Emmanuel Heydens (le Passeur de vin, GE), n’y va pas par quatre chemins : « Comme la haute gastronomie, les vins naturels se situent au sommet de la pyramide des goûts ». Dans son commerce, les vins naturels représentent 70 % du stock. Et de nous faire un récitatif des qualités de ces vins  : davantage de personnalité, d’acidité, de minéralité, des tanins plus délicats, et de conclure en apothéose : les vins naturels sont des vins vivants.

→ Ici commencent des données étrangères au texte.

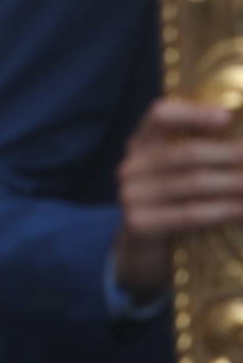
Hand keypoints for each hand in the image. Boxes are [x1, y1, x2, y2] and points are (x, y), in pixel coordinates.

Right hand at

Toutes les grandes tables n’ont pas embrayé avec autant de conviction dans cette démarche :
Au Pont de Brent (sur les hauts de Montreux, Vaud) la sommellerie fait de la résistance. On préfère évoquer des vins de terroir élaborés dans un esprit de la Production Intégrée. Au Terminus, le restaurant de Didier de Courten, à Sierre (Valais), où nous avions réalisé voici près de trois ans un souper mémorable lors de la Rencontre Avec les Vins Valaisans (délicieux souvenir que je ne mettrai pas en ligne ici, en raison de son ancienneté), une entrée timide s’est faite récemment, avec deux vins. Mais sans conviction aucune. Je cite le sommelier : « Ces vins ne sont pas forcément synonymes de qualité, mais j’aime la démarche qui consiste à mettre moins de poison dans la terre. » Message reçu : on ira donc au Terminus pour les mets, que l’on accompagnera d’eau ou d’un vin choisi, mais de qualité douteuse…
 
laurent
 
sources : Le Temps du 13 mars 2009, un article de Madame Patricia Briel.